__TAREA POR REALIZAR__. Traduce al inglés, por favor, esta oración de la homilía: «Él es el Hijo de Dios hecho hombre que ha venido para renovar en nosotros la semejanza divina desfigurada por el pecado y la muerte.»

__TEXTO DADO__.
____________________

DOMINGO I DE ADVIENTO (C)
Homilía del P. Ignasi M. Fossas, prior de Montserrat
29 de noviembre de 2015
Jer 33, 14-16; Sal 24, 4-5.8-9.10.14 (R .: 1b); 1 Tes 3, 12;4, 2; Lc 21, 25-28. 34-36
Empezamos de nuevo el tiempo de Adviento, y con él retomamos el ciclo del año
litúrgico. El movimiento de la Tierra alrededor del Sol nos acerca a los días más cortos
del año y a las noches más largas. Hay pocas horas de luz y muchas de oscuridad,
hace frío, parece que la vida se quiere esconder bajo tierra y es como si las plantas y
los árboles redujeran al mínimo su vitalidad. A los que vivimos en un mundo tan
sofisticado por la tecnología y los utensilios que nos alejan de la naturaleza, creo que
nos haría bien descubrir, periódicamente, los ritmos cósmicos y nuestra estrecha
vinculación con ellos, como seres vivientes que formamos parte de la creación.
Toda esta dinámica de la Naturaleza, que se va repitiendo año tras año, nos recuerda
y nos hace presente a los cristianos otra realidad: la de la salvación que nos viene por
la muerte y la resurrección de Nuestro Señor Jesucristo. Él es el Hijo de Dios hecho
hombre que ha venido para renovar en nosotros la semejanza divina desfigurada por
el pecado y la muerte. Pero, a diferencia de los ciclos cósmicos, como el de las
estaciones, que se van repitiendo idénticamente cada año, el plan de Dios para
salvarnos en Cristo tiene una dinámica y una dirección concretas. Comienza con la
creación y se dirige hacia ese día, que llamamos "el fin del mundo ", en el que vendrá
el Hijo del hombre sobre una nube, con poder y con una gran majestad. Se refería a
ello también San Pablo cuando, dirigiéndose a los cristianos de Tesalónica, los
exhortaba a ser santos y limpios de culpa ante Dios, nuestro Padre, el día que Jesús,
nuestro Señor vendrá con sus santos . Este "Hijo del hombre", al que se refería Jesús
en el evangelio es Él mismo, el Señor y el Mesías, que ya había sido anunciado por
los profetas. Lo hemos oído en la primera lectura, donde el profeta Jeremías
consolaba al pueblo de Israel con palabras de esperanza: En aquellos días y en
aquella hora, suscitaré a David un vástago legítimo, que hará justicia y derecho en la
tierra.... y la llamarán así: “Señor-nuestra-justicia” .

____________________

__LISTADO DE DATOS__.
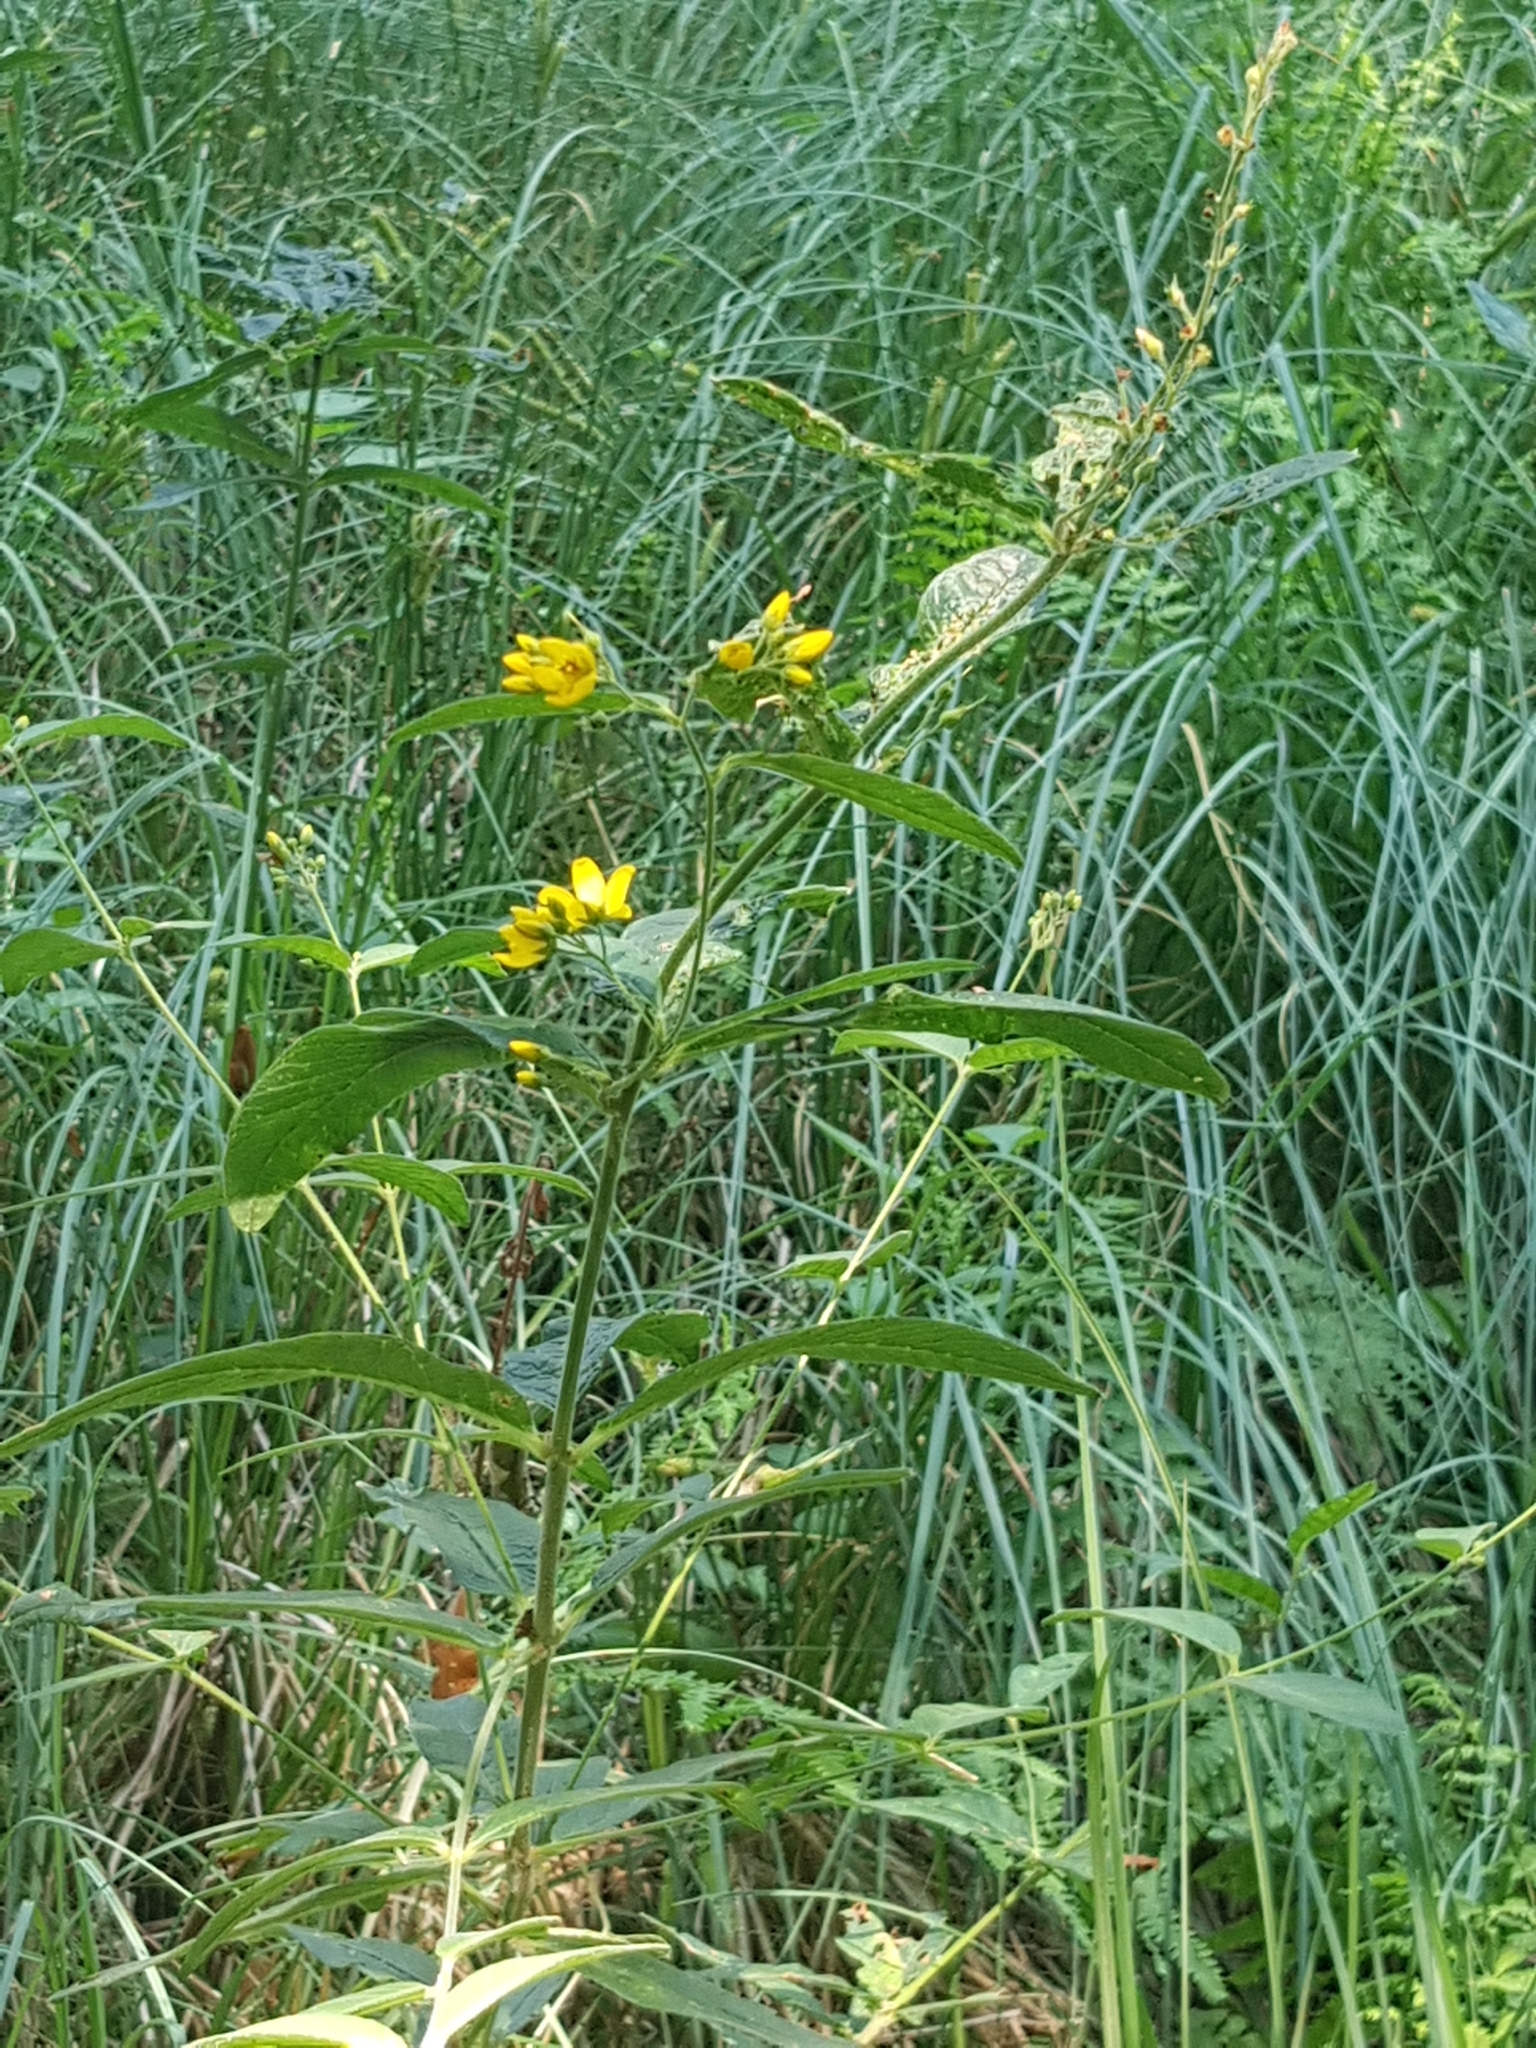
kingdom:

____________________

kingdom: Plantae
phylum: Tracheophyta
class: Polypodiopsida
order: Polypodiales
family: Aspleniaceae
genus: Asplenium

____________________

__RESULTADO DE LA TAREA__. He is the Son of God made man who has come to renew in us the divine likeness disfigured by sin and death.